At a recent big data conference I realized that volume and value really matter if you are going to work with big data effectively.
I asked: How big is 64 Terabytes of memory in laymen terms? and was told the following:
  • If listening to CDs, a person would have to listen for 14 years straight to hear 64 TB of music.
  • 64 TB is 4 times the amount of memory that the IBM “Watson” was able to use when playing Jeopardy.
  • A spreadsheet with a one line entry for every person in the US – about 300 Million, 213,000 bytes of information could be stored for each person.
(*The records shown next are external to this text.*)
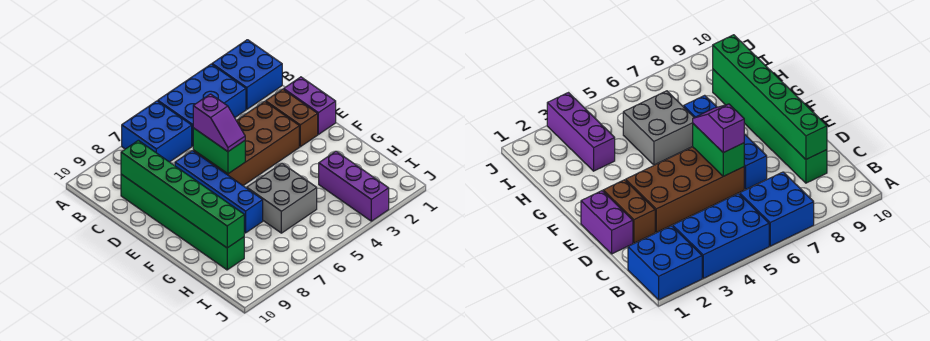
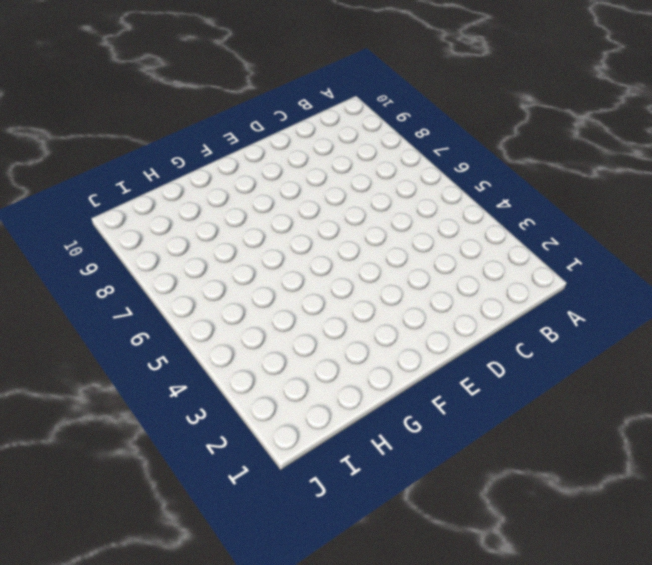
none -> blue 2x2 brick [212,40,282,109]
none -> blue 2x3 brick [158,64,246,146]
none -> blue 2x2 brick [122,101,192,162]

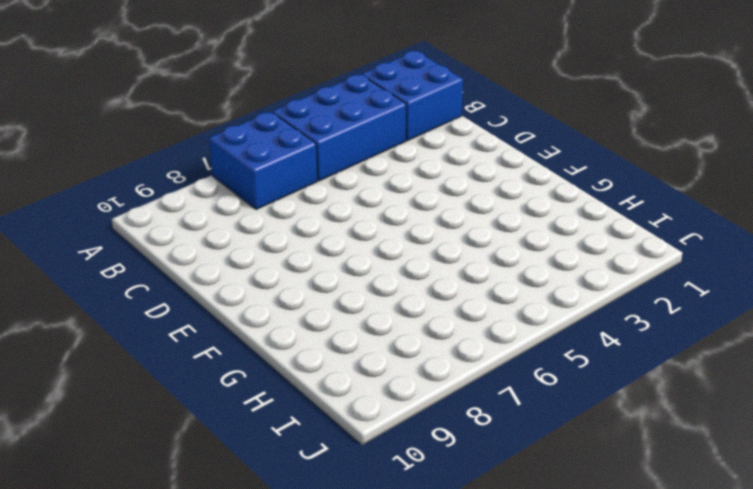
none -> green 1x6 brick [121,174,244,270]
none -> purple 1x2 brick [284,77,336,134]
none -> brown 1x2 brick [266,89,318,147]

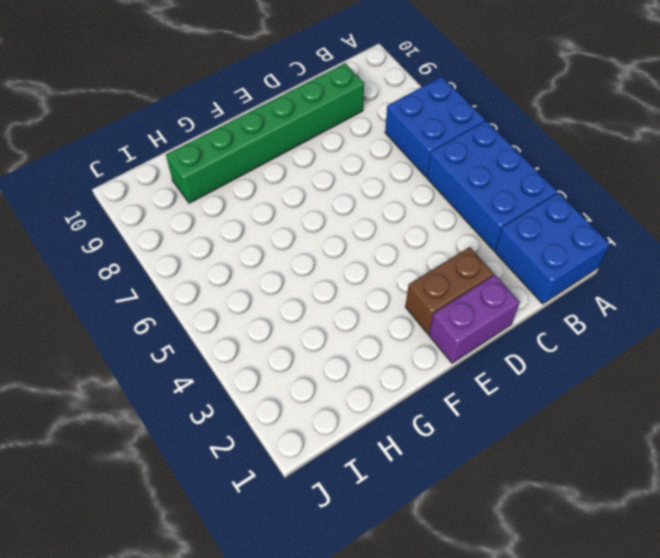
none -> brown 2x4 brick [193,101,299,185]
none -> blue 1x4 brick [175,151,263,233]
none -> grey 2x2 brick [247,163,317,233]

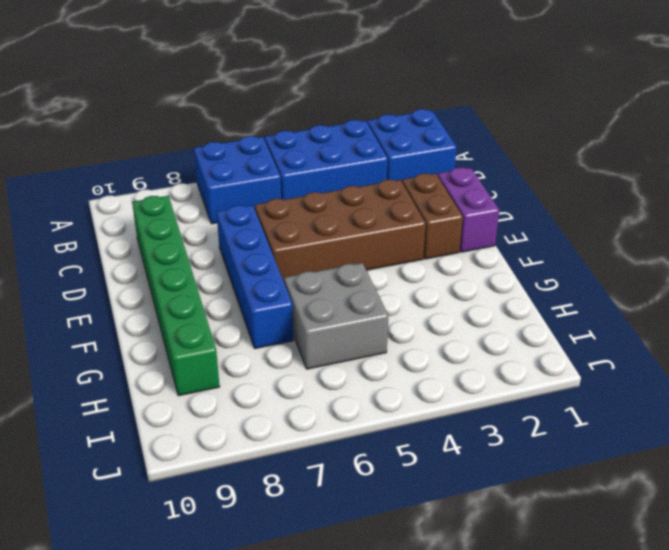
none -> purple 1x3 brick [319,151,389,221]
none -> green 1x6 brick [121,140,244,248]
none -> green 1x2 brick [193,128,245,174]

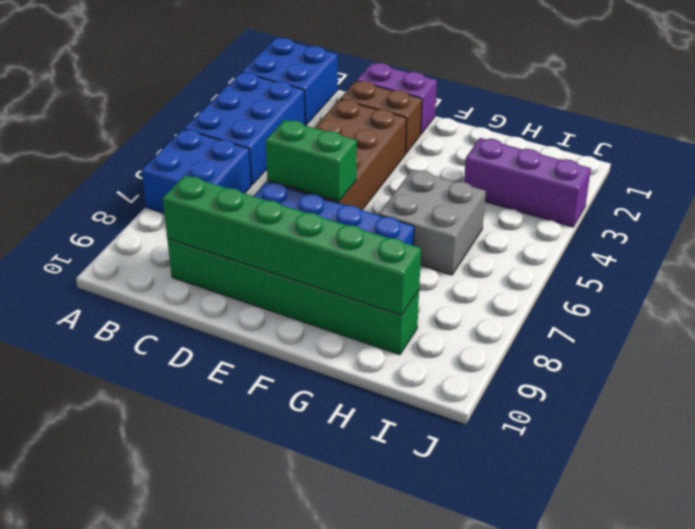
none -> purple 1x2 slope [193,94,245,152]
Note: A typical email is only about 500 bytes, so 425,000 of these email equivalents could be stored for each person like name, address, multiple phone numbers, old addresses, social security number, all their grades in school, all credit card information, and lots more could be stored for each person.
Why is 64 Terabytes of memory important? If you are really going to work with big data effectively, it seems there are two ways to go:
  • Distribute it out across many computers (e.g. Google) or
  • Have it all be in memory (e.g. Cray XMP and Graph).
I also asked what is big data and was told the following:
  • Volume – the sheer amount of data (Capture and Store)
  • Velocity – the speed that data arrives (Sensor data, Market data, and Retail data)
  • Variety – the various types of disparate data (Structured, Unstructured, and Video)
I suggested the need for another V for value (see DHS experience with big data in my recent story), to decide if you want big data in the first place, and there was agreement that a Data Scientist/Statistician needs to determine what can be done with the data based on two basic types:
  • Statistical (method, model, predict) or
  • Found data (exploratory data analysis-needles, relationships, etc.).
I asked how are agencies and companies addressing big data problems and was told:
  • Bigger/Specialized hardware (Oracle’s Exadata, IBM Netezza, Cray XMP and Graph)
  • More hardware (Parallel processing – Hadoop) and Distributed computing (MapReduce, NoSQL architectures
  • Complexity of Management (Splunk)
This conference gave me the idea to make the conference proceedings an example of ISR (Intelligence, Surveillance, and Reconnaisance) big data with the different types of data that need to be integrated using the Intelligence Communities Catalyst-type tools following Gall’s Law – a simple system with big data that works can be scalled up to a complex system that works.

I did a semantically enhanced index of the Perfect Search (one of the big data vendors at the conference) web site as an example so I would understand what they do, integrate their unstructured and structured data, and search their entire web pages within the Google Chrome browser. I was very impressed with what the do to make search better for big data! One can also see from their work how search has been significanly improved based on implementing simple concepts like “separating the wheat from the chaff” and making them scalable to big data. One can see from my simple example how semantic analytics can be used to improve search.

So, one can search the entire big data conference proceedings (text, slides, video transcript, and my story) as a small scale example of what is being done on a massive scale with big data.

Clearly, with big data, volume and value really matter: You need a data scientist/statistican to first tell you if you have valuable enough data that warrants the technology you will need to deal with its volume in a scalable and affordable way.